Reproduce every line of the records below verbatim, with no changes.
— Start of Working data —
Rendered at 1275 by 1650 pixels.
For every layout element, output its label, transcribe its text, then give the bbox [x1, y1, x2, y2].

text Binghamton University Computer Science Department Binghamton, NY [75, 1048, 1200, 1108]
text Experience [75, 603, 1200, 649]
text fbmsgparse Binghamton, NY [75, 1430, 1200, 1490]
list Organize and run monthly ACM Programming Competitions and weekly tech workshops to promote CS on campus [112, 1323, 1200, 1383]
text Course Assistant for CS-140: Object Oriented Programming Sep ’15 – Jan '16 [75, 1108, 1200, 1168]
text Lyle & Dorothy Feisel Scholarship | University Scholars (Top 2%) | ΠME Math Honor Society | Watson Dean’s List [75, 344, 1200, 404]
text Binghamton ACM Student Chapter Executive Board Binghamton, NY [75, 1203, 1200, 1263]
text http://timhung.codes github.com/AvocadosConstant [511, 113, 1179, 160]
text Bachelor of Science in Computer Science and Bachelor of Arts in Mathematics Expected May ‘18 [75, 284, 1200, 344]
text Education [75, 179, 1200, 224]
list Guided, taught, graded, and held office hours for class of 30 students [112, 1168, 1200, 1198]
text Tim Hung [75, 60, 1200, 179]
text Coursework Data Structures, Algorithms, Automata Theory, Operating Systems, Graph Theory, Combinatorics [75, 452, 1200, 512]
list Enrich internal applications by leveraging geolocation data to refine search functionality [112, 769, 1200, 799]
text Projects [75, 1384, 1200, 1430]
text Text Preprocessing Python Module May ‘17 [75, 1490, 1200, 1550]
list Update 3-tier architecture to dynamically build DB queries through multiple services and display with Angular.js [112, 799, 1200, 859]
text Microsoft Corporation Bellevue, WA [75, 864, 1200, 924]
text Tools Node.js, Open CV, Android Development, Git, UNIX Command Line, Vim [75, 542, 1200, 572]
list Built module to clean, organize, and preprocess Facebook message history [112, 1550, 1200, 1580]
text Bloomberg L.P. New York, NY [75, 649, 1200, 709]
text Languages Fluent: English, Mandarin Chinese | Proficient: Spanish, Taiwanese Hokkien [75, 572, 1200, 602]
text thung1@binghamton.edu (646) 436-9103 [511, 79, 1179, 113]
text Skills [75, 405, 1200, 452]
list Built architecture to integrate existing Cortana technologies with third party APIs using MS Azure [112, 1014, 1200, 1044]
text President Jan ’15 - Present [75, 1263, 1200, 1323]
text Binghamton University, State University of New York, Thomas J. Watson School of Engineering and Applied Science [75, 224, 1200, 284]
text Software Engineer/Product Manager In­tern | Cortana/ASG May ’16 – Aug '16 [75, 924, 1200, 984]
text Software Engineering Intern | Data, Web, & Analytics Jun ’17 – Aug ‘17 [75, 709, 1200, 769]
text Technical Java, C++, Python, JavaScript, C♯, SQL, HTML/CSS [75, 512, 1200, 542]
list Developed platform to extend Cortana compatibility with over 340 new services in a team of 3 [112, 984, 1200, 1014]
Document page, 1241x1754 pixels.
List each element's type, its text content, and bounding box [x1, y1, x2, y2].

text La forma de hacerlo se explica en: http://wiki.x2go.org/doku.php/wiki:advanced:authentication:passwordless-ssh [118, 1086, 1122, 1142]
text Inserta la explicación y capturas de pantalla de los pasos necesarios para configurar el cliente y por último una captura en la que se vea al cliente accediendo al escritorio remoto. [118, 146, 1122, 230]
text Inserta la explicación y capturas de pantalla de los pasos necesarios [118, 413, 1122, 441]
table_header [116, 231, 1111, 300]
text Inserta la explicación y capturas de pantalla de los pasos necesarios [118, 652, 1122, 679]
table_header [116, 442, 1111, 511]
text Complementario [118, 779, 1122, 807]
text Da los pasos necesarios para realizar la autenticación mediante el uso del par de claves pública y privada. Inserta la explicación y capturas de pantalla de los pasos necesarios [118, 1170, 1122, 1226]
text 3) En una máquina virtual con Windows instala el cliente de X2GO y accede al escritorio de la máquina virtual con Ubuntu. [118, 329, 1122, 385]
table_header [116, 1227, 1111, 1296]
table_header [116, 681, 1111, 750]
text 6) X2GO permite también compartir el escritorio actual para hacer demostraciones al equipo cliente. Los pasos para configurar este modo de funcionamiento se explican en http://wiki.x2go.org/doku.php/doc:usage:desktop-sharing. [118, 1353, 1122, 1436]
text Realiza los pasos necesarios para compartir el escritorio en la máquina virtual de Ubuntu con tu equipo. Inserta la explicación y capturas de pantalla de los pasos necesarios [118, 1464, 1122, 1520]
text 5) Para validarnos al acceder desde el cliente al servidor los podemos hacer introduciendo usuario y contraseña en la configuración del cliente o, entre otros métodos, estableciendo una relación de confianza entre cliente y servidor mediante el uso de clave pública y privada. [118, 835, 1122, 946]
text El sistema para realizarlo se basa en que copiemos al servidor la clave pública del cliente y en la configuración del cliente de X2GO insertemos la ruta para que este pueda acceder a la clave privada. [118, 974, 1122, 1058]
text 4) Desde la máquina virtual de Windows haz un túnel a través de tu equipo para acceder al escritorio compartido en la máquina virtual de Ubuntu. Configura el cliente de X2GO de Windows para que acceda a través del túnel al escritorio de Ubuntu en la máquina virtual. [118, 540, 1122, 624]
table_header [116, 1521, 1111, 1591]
— End of Working data —
**Output of the exercise**
Rendered at 1275 by 1650 pixels.
For every layout element, output its label, transcribe its text, then give the bbox [x1, y1, x2, y2].

text Binghamton University Computer Science Department Binghamton, NY [75, 1048, 1200, 1108]
text Experience [75, 603, 1200, 649]
text fbmsgparse Binghamton, NY [75, 1430, 1200, 1490]
list Organize and run monthly ACM Programming Competitions and weekly tech workshops to promote CS on campus [112, 1323, 1200, 1383]
text Course Assistant for CS-140: Object Oriented Programming Sep ’15 – Jan '16 [75, 1108, 1200, 1168]
text Lyle & Dorothy Feisel Scholarship | University Scholars (Top 2%) | ΠME Math Honor Society | Watson Dean’s List [75, 344, 1200, 404]
text Binghamton ACM Student Chapter Executive Board Binghamton, NY [75, 1203, 1200, 1263]
text http://timhung.codes github.com/AvocadosConstant [511, 113, 1179, 160]
text Bachelor of Science in Computer Science and Bachelor of Arts in Mathematics Expected May ‘18 [75, 284, 1200, 344]
text Education [75, 179, 1200, 224]
list Guided, taught, graded, and held office hours for class of 30 students [112, 1168, 1200, 1198]
text Tim Hung [75, 60, 1200, 179]
text Coursework Data Structures, Algorithms, Automata Theory, Operating Systems, Graph Theory, Combinatorics [75, 452, 1200, 512]
list Enrich internal applications by leveraging geolocation data to refine search functionality [112, 769, 1200, 799]
text Projects [75, 1384, 1200, 1430]
text Text Preprocessing Python Module May ‘17 [75, 1490, 1200, 1550]
list Update 3-tier architecture to dynamically build DB queries through multiple services and display with Angular.js [112, 799, 1200, 859]
text Microsoft Corporation Bellevue, WA [75, 864, 1200, 924]
text Tools Node.js, Open CV, Android Development, Git, UNIX Command Line, Vim [75, 542, 1200, 572]
list Built module to clean, organize, and preprocess Facebook message history [112, 1550, 1200, 1580]
text Bloomberg L.P. New York, NY [75, 649, 1200, 709]
text Languages Fluent: English, Mandarin Chinese | Proficient: Spanish, Taiwanese Hokkien [75, 572, 1200, 602]
text thung1@binghamton.edu (646) 436-9103 [511, 79, 1179, 113]
text Skills [75, 405, 1200, 452]
list Built architecture to integrate existing Cortana technologies with third party APIs using MS Azure [112, 1014, 1200, 1044]
text President Jan ’15 - Present [75, 1263, 1200, 1323]
text Binghamton University, State University of New York, Thomas J. Watson School of Engineering and Applied Science [75, 224, 1200, 284]
text Software Engineer/Product Manager In­tern | Cortana/ASG May ’16 – Aug '16 [75, 924, 1200, 984]
text Software Engineering Intern | Data, Web, & Analytics Jun ’17 – Aug ‘17 [75, 709, 1200, 769]
text Technical Java, C++, Python, JavaScript, C♯, SQL, HTML/CSS [75, 512, 1200, 542]
list Developed platform to extend Cortana compatibility with over 340 new services in a team of 3 [112, 984, 1200, 1014]
Document page, 1241x1754 pixels.
List each element's type, its text content, and bounding box [x1, y1, x2, y2].

text La forma de hacerlo se explica en: http://wiki.x2go.org/doku.php/wiki:advanced:authentication:passwordless-ssh [118, 1086, 1122, 1142]
text Inserta la explicación y capturas de pantalla de los pasos necesarios para configurar el cliente y por último una captura en la que se vea al cliente accediendo al escritorio remoto. [118, 146, 1122, 230]
text Inserta la explicación y capturas de pantalla de los pasos necesarios [118, 413, 1122, 441]
table_header [116, 231, 1111, 300]
text Inserta la explicación y capturas de pantalla de los pasos necesarios [118, 652, 1122, 679]
table_header [116, 442, 1111, 511]
text Complementario [118, 779, 1122, 807]
text Da los pasos necesarios para realizar la autenticación mediante el uso del par de claves pública y privada. Inserta la explicación y capturas de pantalla de los pasos necesarios [118, 1170, 1122, 1226]
text 3) En una máquina virtual con Windows instala el cliente de X2GO y accede al escritorio de la máquina virtual con Ubuntu. [118, 329, 1122, 385]
table_header [116, 1227, 1111, 1296]
table_header [116, 681, 1111, 750]
text 6) X2GO permite también compartir el escritorio actual para hacer demostraciones al equipo cliente. Los pasos para configurar este modo de funcionamiento se explican en http://wiki.x2go.org/doku.php/doc:usage:desktop-sharing. [118, 1353, 1122, 1436]
text Realiza los pasos necesarios para compartir el escritorio en la máquina virtual de Ubuntu con tu equipo. Inserta la explicación y capturas de pantalla de los pasos necesarios [118, 1464, 1122, 1520]
text 5) Para validarnos al acceder desde el cliente al servidor los podemos hacer introduciendo usuario y contraseña en la configuración del cliente o, entre otros métodos, estableciendo una relación de confianza entre cliente y servidor mediante el uso de clave pública y privada. [118, 835, 1122, 946]
text El sistema para realizarlo se basa en que copiemos al servidor la clave pública del cliente y en la configuración del cliente de X2GO insertemos la ruta para que este pueda acceder a la clave privada. [118, 974, 1122, 1058]
text 4) Desde la máquina virtual de Windows haz un túnel a través de tu equipo para acceder al escritorio compartido en la máquina virtual de Ubuntu. Configura el cliente de X2GO de Windows para que acceda a través del túnel al escritorio de Ubuntu en la máquina virtual. [118, 540, 1122, 624]
table_header [116, 1521, 1111, 1591]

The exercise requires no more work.